Clearly, Michigan Gov. Jennifer Granholm (D) must've been happy to announce that Ford Motor Co. agreed to invest $1 billion in Michigan over the next 20 years. Jobs are far and away the No. 1 issue in her bid for re-election, and Michigan's been hurt by massive waves of lay-offs, particulary by Delphi and Ford. So the announcement, coming three months before the election, must've helped her a little.
But Detroit Free Press columnist Tom Walsh had a really insightful take on what the deal meant to both Granholm and Ford:
(I)t was clear in the comments of Gov. Jennifer Granholm and Ford Executive Vice President Mark Fields that this also was a deal born of frustration.

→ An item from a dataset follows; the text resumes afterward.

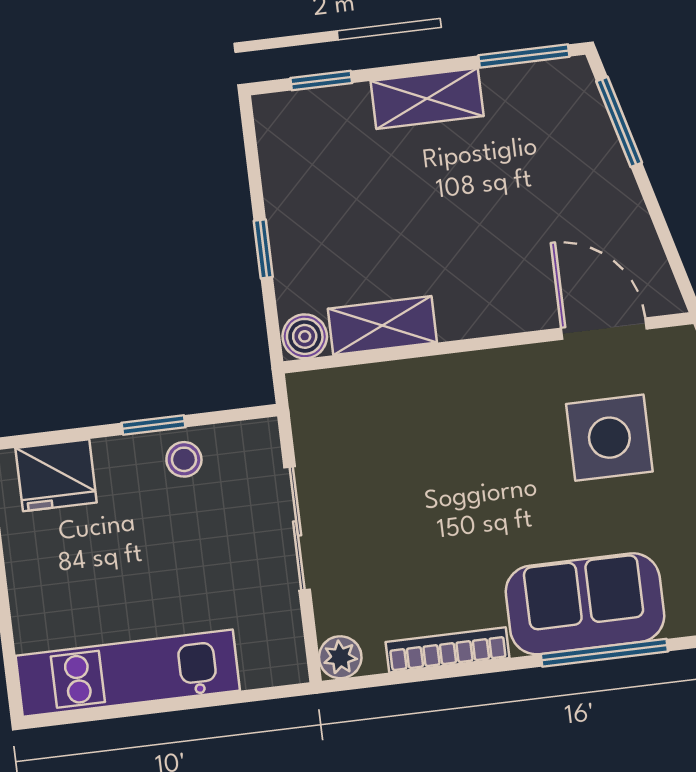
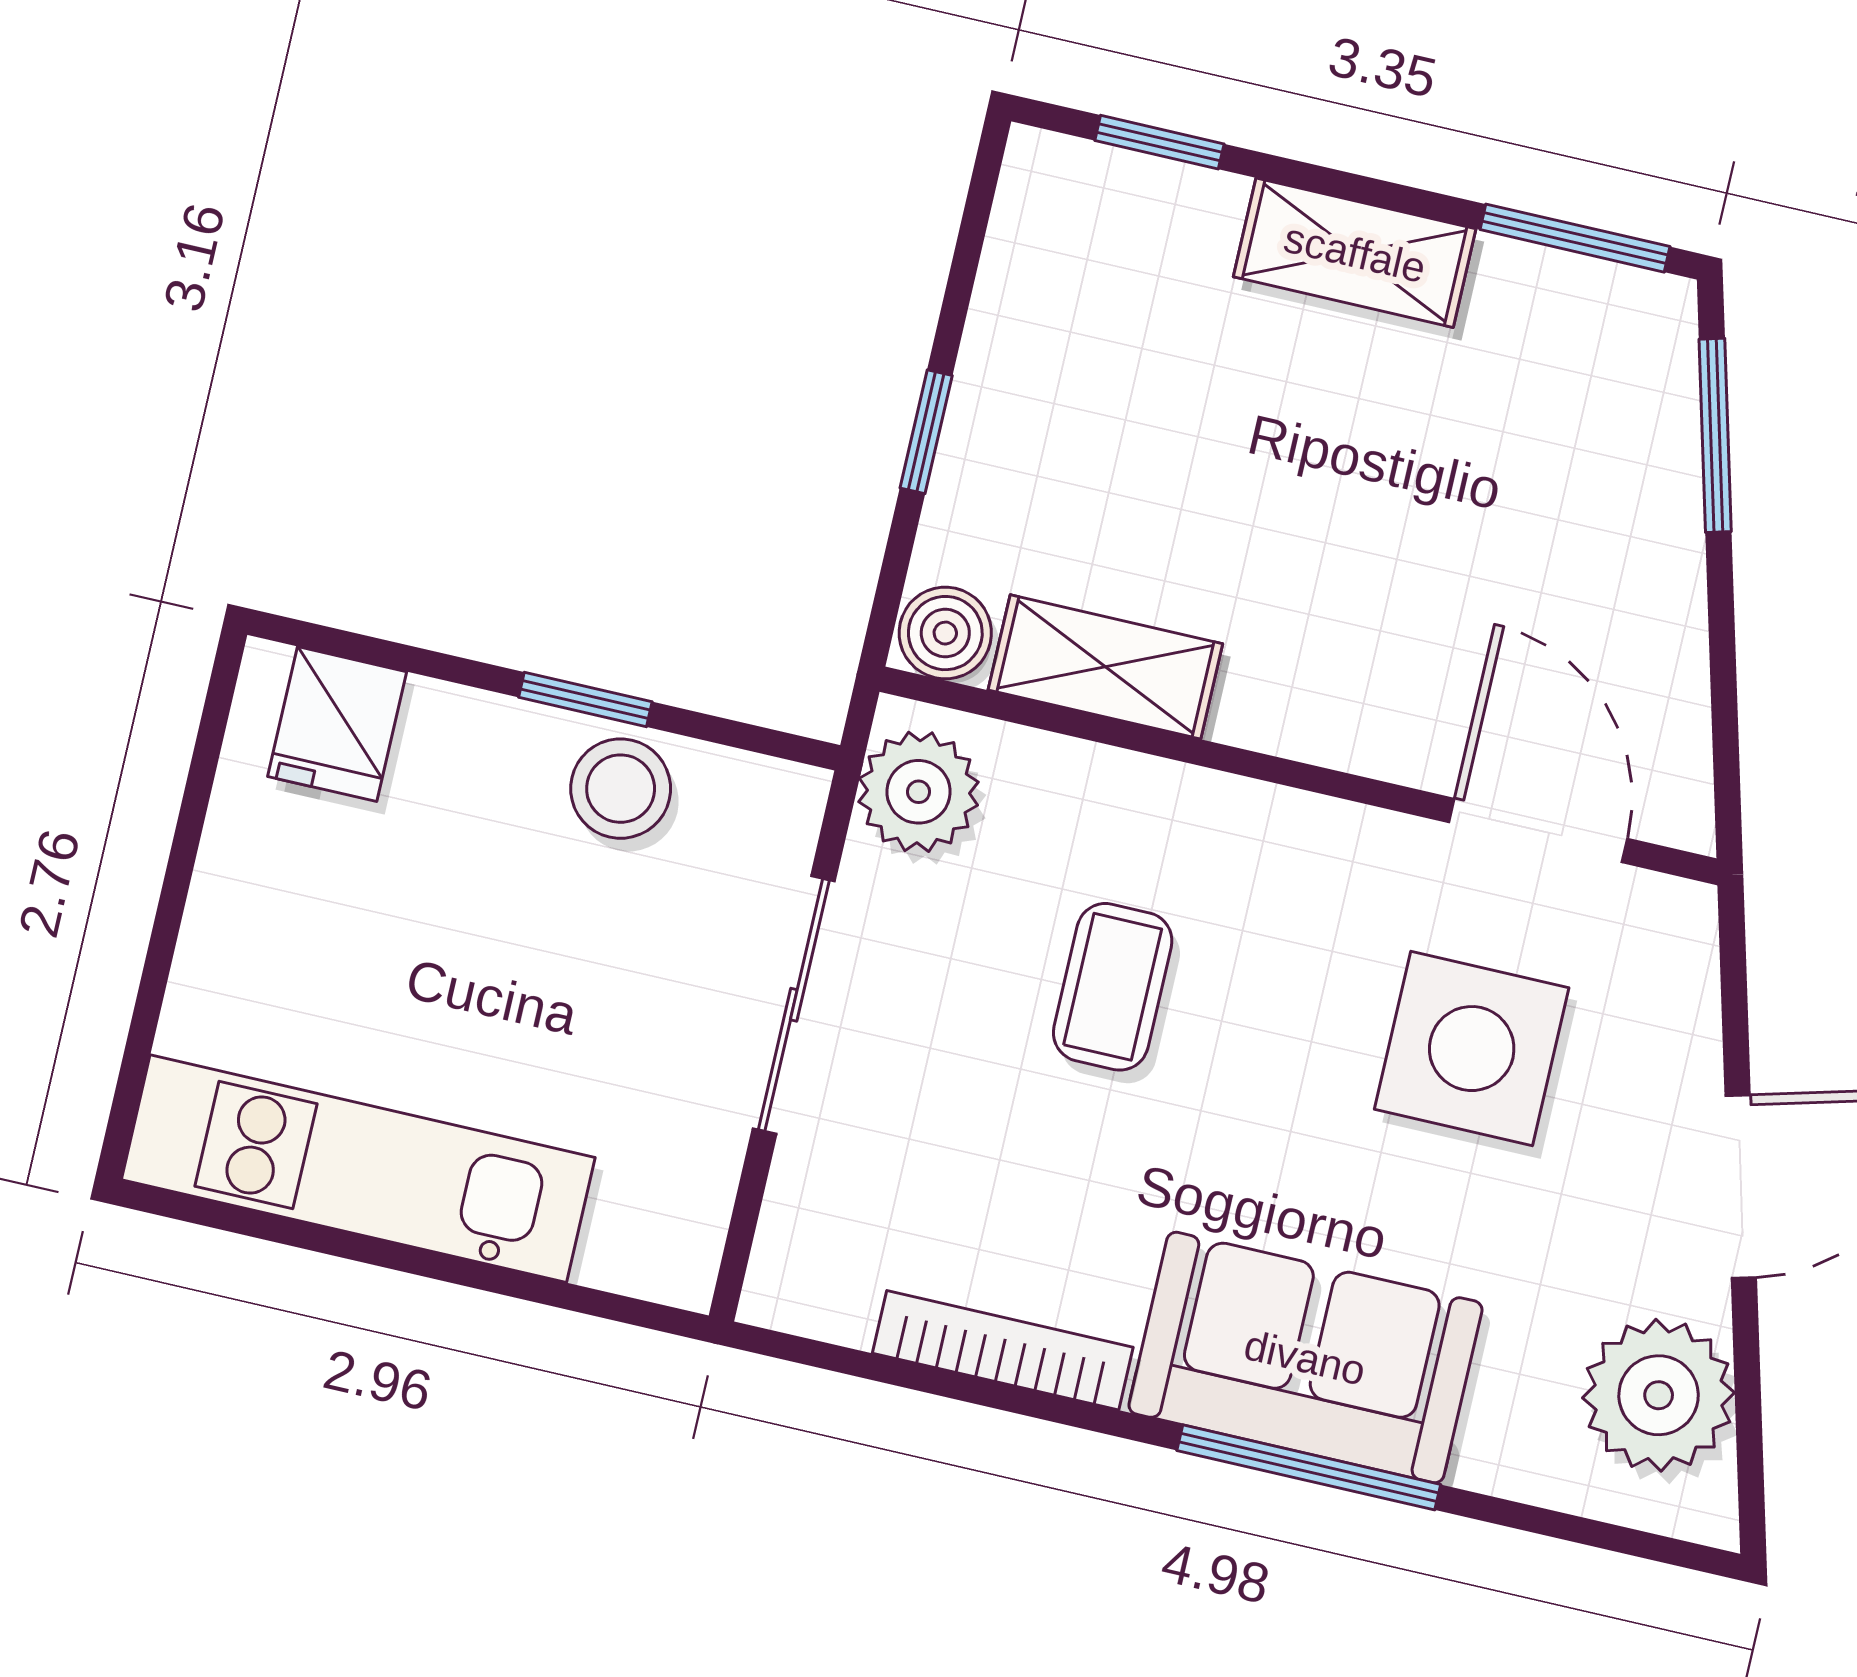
stool: (184, 459) -> (621, 789), width x1.37, depth x1.37
coffee table: (438, 468) -> (1113, 987), added
fridge: (56, 475) -> (337, 724), width x0.72
plant: (340, 657) -> (919, 792), moved, width x1.38, depth x1.38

Frustration felt by many a Michigan autoworker that American consumers have turned their backs on Detroit in favor of Japanese, Korean or European -brand cars and trucks.

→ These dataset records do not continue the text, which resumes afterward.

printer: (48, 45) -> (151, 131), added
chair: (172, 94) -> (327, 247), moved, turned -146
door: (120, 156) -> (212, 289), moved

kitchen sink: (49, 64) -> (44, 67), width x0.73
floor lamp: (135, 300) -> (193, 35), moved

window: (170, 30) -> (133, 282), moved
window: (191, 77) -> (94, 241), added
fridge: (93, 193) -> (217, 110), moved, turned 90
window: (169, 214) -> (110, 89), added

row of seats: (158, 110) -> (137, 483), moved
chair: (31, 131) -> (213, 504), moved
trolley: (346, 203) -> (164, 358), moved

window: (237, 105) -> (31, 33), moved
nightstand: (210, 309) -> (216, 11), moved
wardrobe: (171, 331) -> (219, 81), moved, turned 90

Frustration expressed by Fields as he mused in his speech about how poorly "home team" auto companies are regarded in Detroit, compared with how well Asian and European automakers are treated in their homelands.

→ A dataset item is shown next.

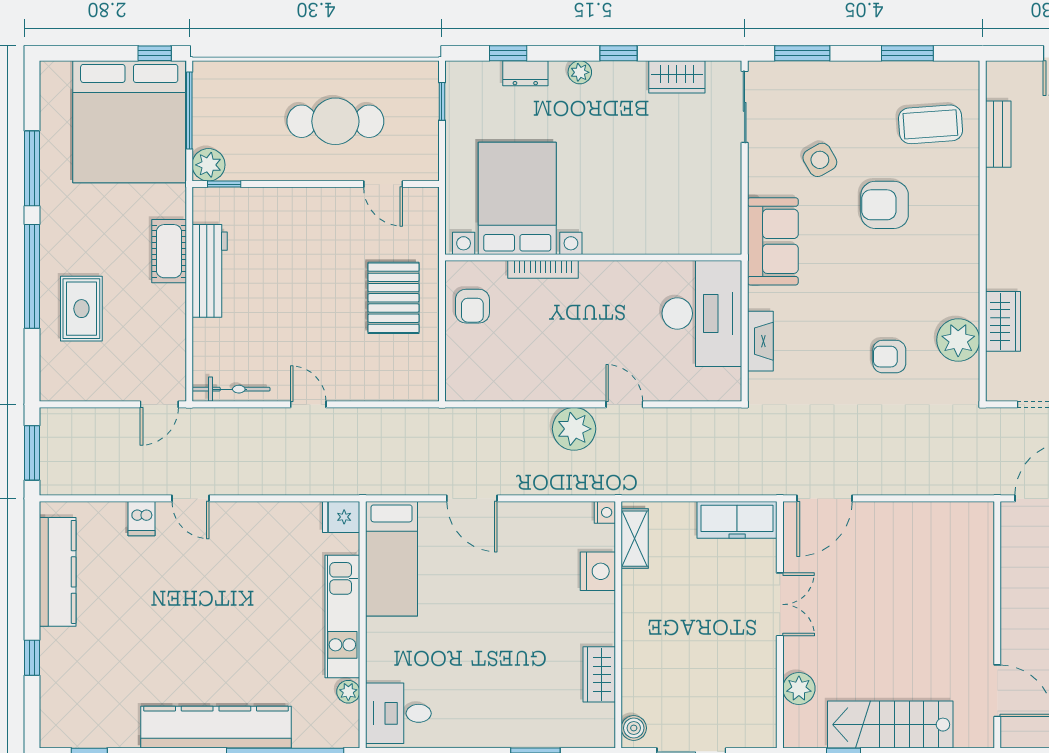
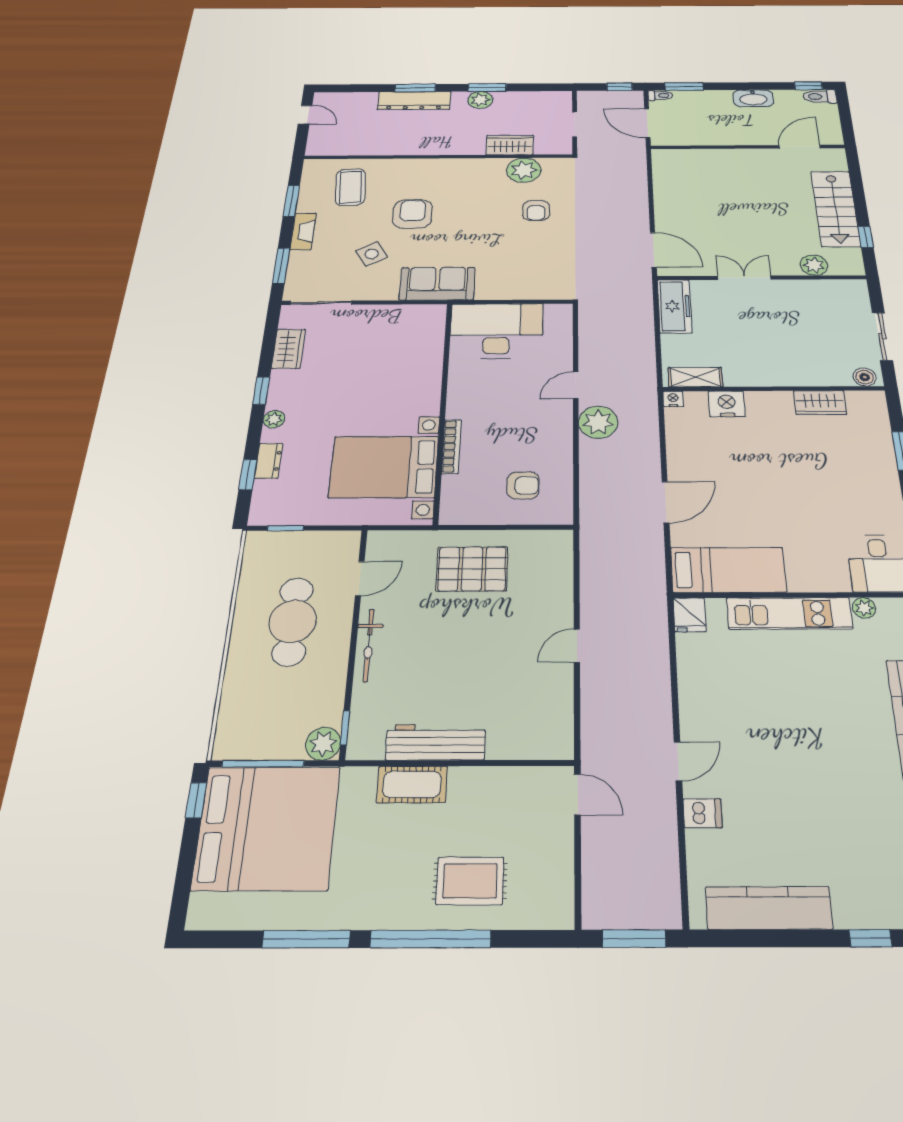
bench: (998, 134) -> (363, 148), removed
armchair: (885, 205) -> (413, 214), turned 180
armchair: (472, 306) -> (523, 485), moved
fireplace: (760, 341) -> (303, 231), moved, turned 90
bicycle: (231, 389) -> (369, 645), moved, turned 180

And frustration in Granholm's admission that discussion of this nine-plant incentive deal began in the wake of Ford's January decision to close its Wixom Assembly Plant -- despite a fat offer of state tax breaks to keep it open.
What's happening here is that Ford and the state, via the Michigan Economic Development Corp., are essentially formalizing something the federal government has long resisted -- a state industrial policy that pledges to do virtually whatever it takes to support and preserve a key industry. In this case, the auto industry.